Vez ou outra surge um anime que nos pega de surpresa.
Para nós, blogueiros, o último sucesso com certeza foi Kuzu no Honkai. Meus colegas Vitor do Otaku Pós-Moderno e Fábio do Anime 21 me contaram que a série não só virou uma sensação, como fizeram suas resenhas quebrarem recordes de tráfego.
A atenção é merecida. A série pode parecer só mais um drama escolar, mas se afunda no tema que nunca falha em despertar interesse – ou polêmicas.
Sexo.
Kuzu no Honkai, no entanto, não é apenas um pornô softcore. É uma das melhores explorações de sexualidade adolescente que o mundo do anime já trouxe. E que ressalta uma pergunta mais antiga que a modernidade:
O que, afinal, é esse “sexo” que tanto atormenta os jovens?
O sexo nosso de cada dia
Parte do sucesso de Kuzu no Honkai está em como desafia nossas expectativas.
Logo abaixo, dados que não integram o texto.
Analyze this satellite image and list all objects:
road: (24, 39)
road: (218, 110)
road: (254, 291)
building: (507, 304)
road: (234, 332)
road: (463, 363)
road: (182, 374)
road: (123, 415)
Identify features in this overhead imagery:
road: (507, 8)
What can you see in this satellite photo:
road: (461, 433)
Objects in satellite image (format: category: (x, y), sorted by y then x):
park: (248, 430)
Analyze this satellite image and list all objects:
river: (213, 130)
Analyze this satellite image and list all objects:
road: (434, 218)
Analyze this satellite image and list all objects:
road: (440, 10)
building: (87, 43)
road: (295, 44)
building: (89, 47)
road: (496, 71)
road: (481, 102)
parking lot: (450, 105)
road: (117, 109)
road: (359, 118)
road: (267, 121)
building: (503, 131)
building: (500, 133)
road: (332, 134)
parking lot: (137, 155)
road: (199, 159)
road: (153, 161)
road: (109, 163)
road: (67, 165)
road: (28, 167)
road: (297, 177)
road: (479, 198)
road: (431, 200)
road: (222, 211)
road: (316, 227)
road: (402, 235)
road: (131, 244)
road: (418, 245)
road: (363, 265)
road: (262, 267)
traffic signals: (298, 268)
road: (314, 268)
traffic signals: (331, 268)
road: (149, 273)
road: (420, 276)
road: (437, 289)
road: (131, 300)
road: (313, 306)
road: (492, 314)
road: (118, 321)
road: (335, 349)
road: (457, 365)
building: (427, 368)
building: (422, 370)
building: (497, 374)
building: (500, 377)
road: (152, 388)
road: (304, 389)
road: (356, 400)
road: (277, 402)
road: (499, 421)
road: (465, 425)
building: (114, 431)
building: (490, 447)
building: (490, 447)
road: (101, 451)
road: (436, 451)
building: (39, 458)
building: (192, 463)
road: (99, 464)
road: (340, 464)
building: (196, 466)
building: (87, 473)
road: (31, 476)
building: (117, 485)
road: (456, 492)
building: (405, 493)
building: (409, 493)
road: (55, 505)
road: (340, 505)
O anime acompanha Hanabi Yasuraoka e Mugi Awaya, dois colegas do ensino médio. Ambos têm paixonices platônicas por adultos que estão fora de seu alcance. Mugi ama Akane, sua professora de música. Hanabi ama Kanai, figura paterna presente desde a infância.
Impedidos de consumar seus desejos, eles decidem virar “namorados” de mentira, “amigos coloridos” que “usam” um ao outro como substitutos de seus amados. A regra é uma só: independente do que acontecer, eles nunca devem se apaixonar.
É o roteiro de incontáveis comédias românticas batidas, mas que o anime da Lerche, baseado no mangá de Mengo Yokoyari, vira de ponta cabeça.
Para o desespero de fãs de romance – e alegria dos que detestam a fórmula – Kuzu no Honkai passa longa da história bonitinha de amigos que descobrem a felicidade do amor.
Como disse Jacob Chapman do ANN, este não é um anime sobre amar os outros, mas sobre odiar a si mesmo. Tal como Umibe no Onnanoko de Inio Asano, é sobre jovens que levam o sexo para um caminho auto-destrutivo – e tudo o que perdem no caminho.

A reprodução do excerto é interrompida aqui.